Question: How do nutritional imbalances in the epidermis cause problem scarring?
Fallon: Scar formation can be looked at as a process of alternating cell production and cell death (apoptosis) at the end of the wound healing cascade. Where a healthy transformation is when a scar goes from a bumpy red mass to a thin white line, hypertrophic scars and keloids remain at the early stage. Hypertrophic and keloid scars are ones that don’t reach that point because the proper biological signals cell production and cell death are terminated and they never reach the fibroblast within the realms of the lesion to tell them to stop producing scar tissue nor are the signals for cell apoptosis initiated.

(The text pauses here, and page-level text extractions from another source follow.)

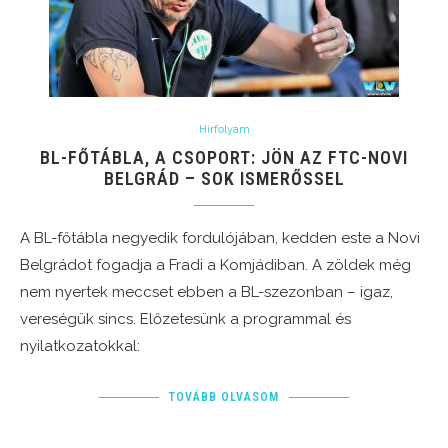
Hírfolyam
BL-FŐTÁBLA, A CSOPORT: JÖN AZ FTC-NOVI
BELGRÁD – SOK ISMERŐSSEL
A BL-főtábla negyedik fordulójában, kedden este a Novi
Belgrádot fogadja a Fradi a Komjádiban. A zöldek még
nem nyertek meccset ebben a BL-szezonban – igaz,
vereségük sincs. Előzetesünk a programmal és
nyilatkozatokkal:
TOVÁBB OLVASOM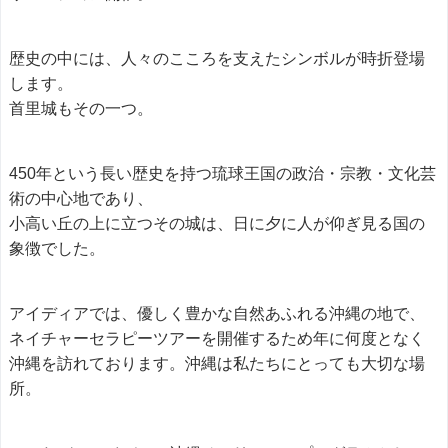
歴史の中には、人々のこころを支えたシンボルが時折登場
します。
首里城もその一つ。
450年という長い歴史を持つ琉球王国の政治・宗教・文化芸
術の中心地であり、
小高い丘の上に立つその城は、日に夕に人が仰ぎ見る国の
象徴でした。
アイディアでは、優しく豊かな自然あふれる沖縄の地で、
ネイチャーセラピーツアーを開催するため年に何度となく
沖縄を訪れております。沖縄は私たちにとっても大切な場
所。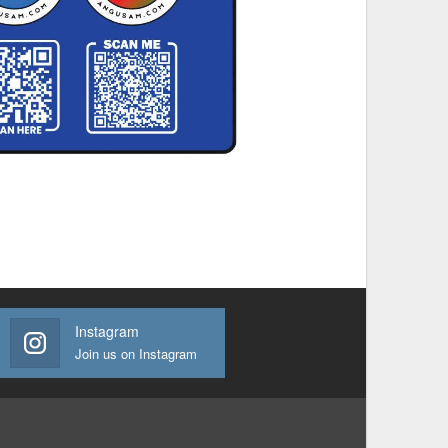
Instagram
Join us on Instagram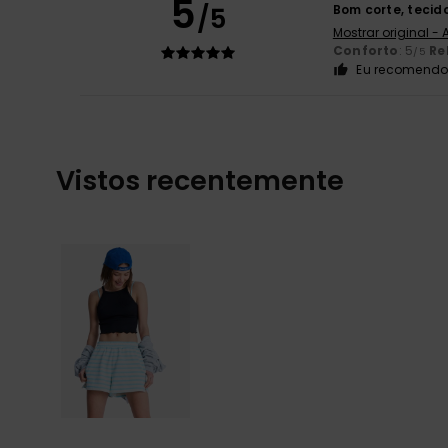
5
/5
Bom corte, tecid
Mostrar original -
Conforto
: 5
Re
/5
Eu recomendo 
Vistos recentemente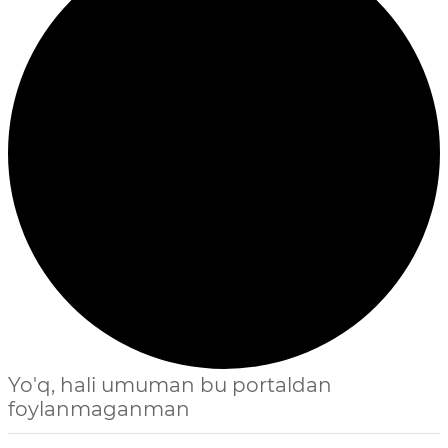
Yo'q, hali umuman bu portaldan
foylanmaganman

Although after tape stripping 50% improvement in barrier function occurs within the first six hours and by 24-36 hours barrier function returns to normal, barrier recovery can take months using silicone sheeting alone, after which resolution of the exaggerated scarring occurs rather suddenly.
Barrier recovery is thought to be induced by several different mechanisms. Evidence is pointing towards calcium and potassium balance in the stratum corneum as important in the resolution of over scarring. Through mostly unpublished work having case it has been demonstrated that silicone sheeting absorbs calcium and potassium from the stratum corneum which is thought to reestablish the acidic mantle that leads to barrier function normalization.